The report from Hays Canada, a division of the international recruitment firm, surveyed more than 3,000 Canadian companies in November. It found that 62 per cent of them expect their business activity to get a boost in 2013. But 78 per cent of respondents said they will experience moderate to “extreme” challenges recruiting top talent, because there will continue to be a mismatch between the available candidates and those who have the necessary skills.

“In 2012, as the economy began to recover, many companies significantly ramped up recruitment to refill roles that were lost during the recession,” Rowan O’Grady, president of Hays Canada, said in a news release.

“Hays expects hiring practices in 2013 to be largely strategic in nature where professionals with key skill sets will cost a premium,” he said. “Increased efficiencies and improved productivity is the goal of companies today and individuals who can help make that happen in organizations are in high demand.”

In light of the continuing war for talent, Mr. O’Grady said that for companies to be able to land the best employees, they need to improve how they attract, screen and retain staff so they can remain competitive.

The survey found that more than 50 per cent of employers said career progression is the biggest influencing factor in attracting top talent. Mr. O’Grady said companies need to invest more in current employees, helping them to define their goals and address any deficiencies in skills.

Companies faced with a lack of talent can try to alleviate that pressure by sponsoring qualified overseas candidates. Last year, despite the skills shortage, only 19 per cent of employers decided to look outside Canada for potential candidates. The survey found that in 2013 most Canadian companies – 58 per cent – said they will not sponsor, or are undecided about sponsoring, a foreign candidate for a job. Nearly half said the lengthy immigration process is a barrier to looking for talent elsewhere.
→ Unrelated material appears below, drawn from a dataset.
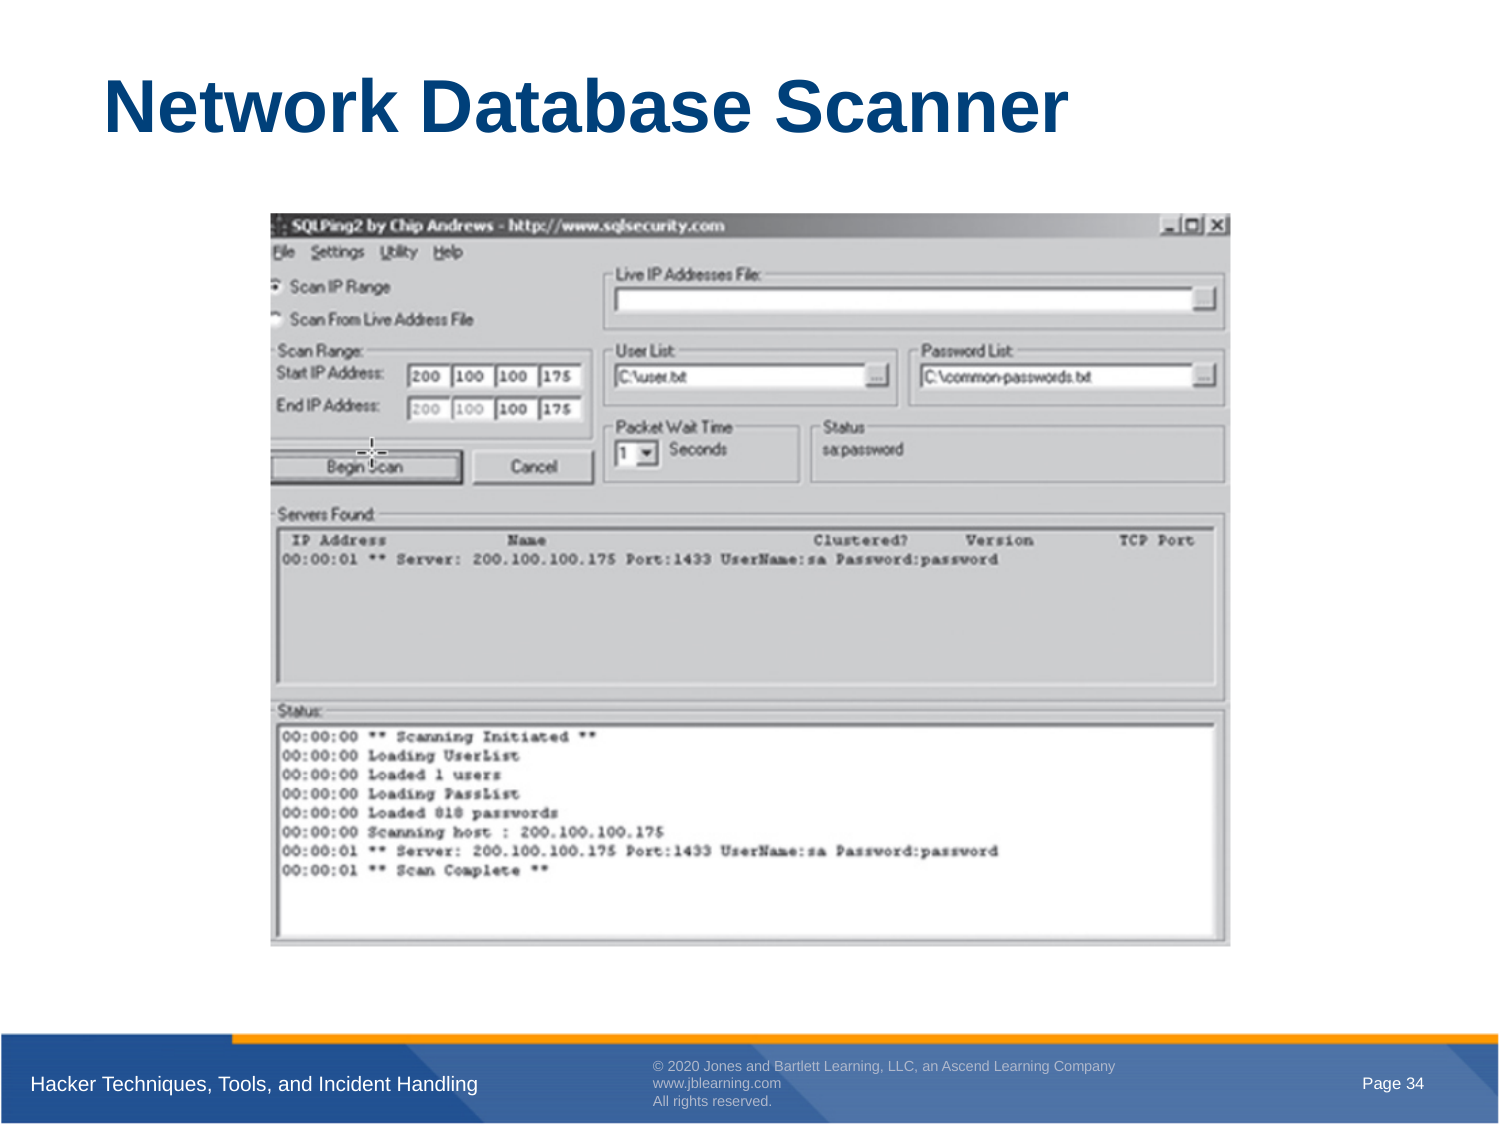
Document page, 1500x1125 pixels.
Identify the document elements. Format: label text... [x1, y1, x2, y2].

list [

However, companies’ reluctance to look to immigration to fill vacant jobs could change given that the federal government plans to fast-track entry of skilled foreign workers when there’s demand for their specific talents. Earlier this month, Ottawa said it will change its evaluation criteria to encourage more young immigrants to apply, and it will alter how it assesses work experience and education.

The Hays survey also looked at opinions about the economy, hiring and salaries. The outlook for the economy was mixed, with 34 per cent of respondents saying it will improve in the next year, while 55 per cent expect it to stay static. The survey also found that while 35 per cent of respondents expect permanent staff levels to increase in the coming year, 53 per cent expect them to remain the same. Nearly half of respondents – 48 per cent – predicted that salaries will increase by less than 3 per cent in 2013, and 37 per cent said salaries would rise by between 3 per cent and 6 per cent.